Sur un espace très limité

L’opérateur prend immédiatement l’attache de la personne virémique pour savoir les lieux qu’elle a fréquentés depuis son arrivée en métropole. Une ou des enquêtes sont alors effectuées sur sites pour déterminer la présence (ou pas) de « moustiques tigres ». Si des « moustiques tigres », vecteurs potentiels de ces virus, sont identifiés, un traitement est programmé, consistant en un épandage nocturne d’un insecticide homologué à cette fin (à base de deltaméthrine), à ultra bas volume, par nébulisation sur la voie publique, s’adressant aux moustiques à l’état adulte, dans un rayon de 150 à 200 mètres du lieu où a séjourné la personne (le « moustique tigre » a des capacités de dispersion très réduites). Le lendemain, des traitements complémentaires au sein d’espaces intradomicilaires extérieurs peuvent être nécessaires. Ces interventions, lorsqu’elles s’imposent, sont exécutées dans un délai moyen de X jours, à partir de la date du signalement.

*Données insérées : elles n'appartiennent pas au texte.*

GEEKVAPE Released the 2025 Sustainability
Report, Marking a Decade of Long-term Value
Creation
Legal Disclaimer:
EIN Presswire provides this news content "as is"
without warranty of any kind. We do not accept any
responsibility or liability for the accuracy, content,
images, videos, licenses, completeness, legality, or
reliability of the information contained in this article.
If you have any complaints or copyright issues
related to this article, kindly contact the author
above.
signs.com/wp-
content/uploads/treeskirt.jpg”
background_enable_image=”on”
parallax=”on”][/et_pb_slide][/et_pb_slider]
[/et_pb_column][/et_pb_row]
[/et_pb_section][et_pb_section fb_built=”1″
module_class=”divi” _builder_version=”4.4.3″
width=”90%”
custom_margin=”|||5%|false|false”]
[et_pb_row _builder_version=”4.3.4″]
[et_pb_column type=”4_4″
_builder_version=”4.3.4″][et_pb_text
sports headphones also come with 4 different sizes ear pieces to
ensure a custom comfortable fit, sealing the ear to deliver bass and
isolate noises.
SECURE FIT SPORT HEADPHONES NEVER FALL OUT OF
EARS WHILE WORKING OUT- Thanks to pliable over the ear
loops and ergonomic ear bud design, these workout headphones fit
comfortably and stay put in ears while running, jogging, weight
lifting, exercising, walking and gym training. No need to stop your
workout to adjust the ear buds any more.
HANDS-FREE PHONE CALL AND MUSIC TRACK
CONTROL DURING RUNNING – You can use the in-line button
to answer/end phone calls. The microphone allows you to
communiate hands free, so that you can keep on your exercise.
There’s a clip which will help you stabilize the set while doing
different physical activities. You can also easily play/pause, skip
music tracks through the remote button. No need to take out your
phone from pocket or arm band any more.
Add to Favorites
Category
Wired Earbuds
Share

=> Détail de la procédure et conseils de précaution en cas de traitement, sur : www.moustiquetigre.org/index.php/une-competence-du-cg

Dans la zone de 38 départements où l’EID Méditerranée exerce une surveillance entomologique (les autres secteurs sont couverts par les EID Rhône-Alpes et Atlantique), 75 communes sont nouvellement atteintes par le « moustique tigre », en cette année 2016 :

„ 45 communes supplémentaires dans les départements membres de l’EID-Med (66, 11, 34, 30, 13, 83), soit + 2 dans les Bouches-du-Rhône, où on frise les 100 %, + 1 dans l’Aude (ça progresse très lentement, tant mieux pour les Audois), + 11 dans les Pyrénées-Orientales, + 14 dans le Gard et + 17 dans l’Hérault.

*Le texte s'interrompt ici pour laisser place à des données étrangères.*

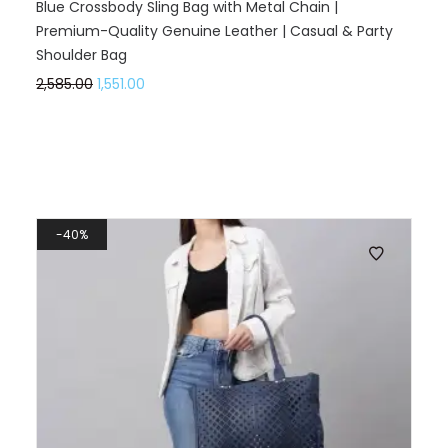
Blue Crossbody Sling Bag with Metal Chain |
Premium-Quality Genuine Leather | Casual & Party
Shoulder Bag
2,585.00
1,551.00
40%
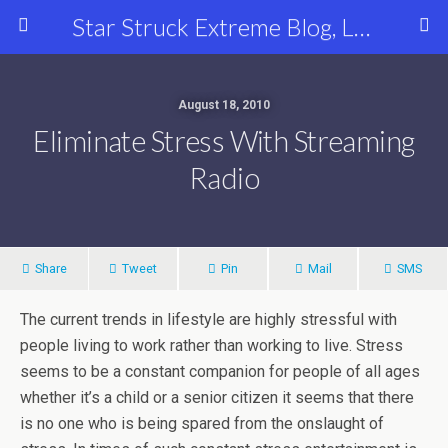
Star Struck Extreme Blog, Latest Celebrity, Entertainment & Fashion News
August 18, 2010
Eliminate Stress With Streaming
Radio
Share
Tweet
Pin
Mail
SMS
The current trends in lifestyle are highly stressful with
people living to work rather than working to live. Stress
seems to be a constant companion for people of all ages
whether it’s a child or a senior citizen it seems that there
is no one who is being spared from the onslaught of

  • + 3 seulement en PACA, Bouches-du-Rhône compris, mais la région est déjà bien « caffie ».
  • + 13 en région Occitanie (hors départements membres de l’EID-Med), issus d’ex-Midi-Pyrénées donc, dont + 9 pour la Haute-Garonne.
  • + 14 en Nouvelle-Aquitaine (dont + 11 pour le Lot-et-Garonne).

Enfin, figurent aussi au palmarès deux nouveaux départements occitans classés en « niveau 1 » par le ministère de la Santé : l’Aveyron et le Gers.